An Ode to Shaker Parkers


An example of the parking on the oval of Shaker Heights High School.

Let’s just get one thing straight: We don’t have unrealistically high expectations for all Shaker Heights High School parkers.  You do not have to be a race car driver to know how to park.

In case you were wondering, yes, this is a bash at all of you obnoxious parkers out there. You know who you are. And to those reading this with a clean slate, we salute you and your selfless dedication to the student body’s sanity.

Now, onto the bad parkers, the rabble-rousers, the reasons we are losing all faith in humanity. First, let us ask: who do you think you are? To quote pop star Sara Bareilles, “Who died, and made you king of everything?”

People, pull yourselves together. You sat through endless driving school classes. You fought with your parents behind the wheel. You conquered the orange cones of maneuverability. Oh, and don’t forget the white poles. Those infuriating white poles. Our point is that all that suffering should have created average parking ability.

But instead, what do we get? Parallel parking jobs left half done. Cars parked two feet from the curb. Half-car lengths left in front and behind cars. Seriously, do you enjoy inflicting such pain on parkers every morning? Do you sit around at night plotting your next parking move?  If so, kudos to you. You sure know how to start our mornings off the wrong way!

Trust us, we know what we are talking about and have stories to prove it.

Alexandra’s parking experience

I accidentally overslept, which was my fault. But cut me a break, I’m a junior. Any sanity I had disappeared the moment I stepped foot in this building on the first day of school. I pulled up to school 15 minutes before second period, which should have been more than enough time to find a parking spot, walk into school, stop at my locker, and get to second period on time.

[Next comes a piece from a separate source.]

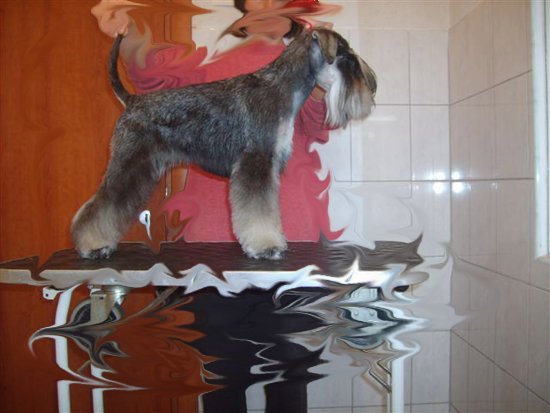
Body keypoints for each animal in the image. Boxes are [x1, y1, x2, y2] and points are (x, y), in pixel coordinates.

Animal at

There were absolutely no parking spots. None. Zilch. Zero. All I experienced driving around the oval a dozen times were infuriating parking jobs and growing hatred for high school drivers. So I faced two choices: park on the other side of South Woodland, more commonly known as Narnia, and be late to second period after my trek inside, or give up, go to Starbucks, and try my luck after second period. Well, anyone who knows me would knows I chose the latter. But the thing is, there shouldn’t have been a latter. People, I beg, I plead, I grovel, I cry out in anguish: learn how to park!

Ella’s parking experience

I leave my house just before 7 each morning to secure a good parking spot. Every night my sister groans when I tell her what time I will be leaving the next day and begs my parents to drive her at a time nearer to the first bell. I mean why get to school an hour before it starts if you don’t have to? It may seem ridiculous when I am likely to find a spot even 10 or 15 minutes later.  However, my good spot, the first one by the science wing, thank you very much, grants me a shorter trek inside. Although it may seem neurotic, it’s worth missing a little sleep.

Yet I am not a morning person and don’t enjoy waking up obscenely early. If I weren’t so desperate to get the perfect spot, I would happily sleep in until 7:30 everyday. I envy the people who do sleep until then.  What I also envy: the sheer number of faculty spots available right next to the school; the spots that are still empty while students are parking half a mile away.

Nevertheless, we do not blame all parking treachery on students. Rather, we blame the parking policy.  The faculty at our high school alone have three parking lots. But, that’s not enough, is it? Our considerate high school has also designated a chunk of the Oval for staff only in a 2012 policy, shrinking student parking by 45 Toyota Solaras.

“Because this will reduce the number of spaces available for student parking around the Oval, students who drive to school should give themselves a few extra minutes in the morning to find a spot,” the school stated, when they issued the new policy. A few extra minutes? We, among a student army of others, can attest that we now have to get to school an hour before it even starts to be guaranteed a spot. An hour. Just let that sink in.

Now we know that the permit-parking section of the oval is almost never full, so we wondered, how much does the staff really need the “necessary” extra parking? Don’t worry, we did the math.  Here are the facts:

There are exactly 217 free spaces for the faculty to park in, not including the 14 handicapped and one reserved for the nurse. With the added approximation of 45 spots from permit parking, that puts the count at 262 parking spots. According to the staff list on, there are 240 staff members at the high school. That’s an extra 22 spots that could be given to student drivers, if not already filled by parents or other visitors.

Recently, we asked 400 students in grades 10, 11 and 12 if they drive to school, and 165 said they do.  Given that there are about 400 students per grade, and roughly three quarters of the school are eligible to get their license by the end of each school year (sophomores, juniors and seniors), based on this random sampling, there will be about 495 student drivers by the end of the year. That’s more than twice the number of staff members.

So what do you say, student drivers? Let’s make a change and get back the spots we rightfully deserve. And please, let’s learn how to park. Am I ‘Rite?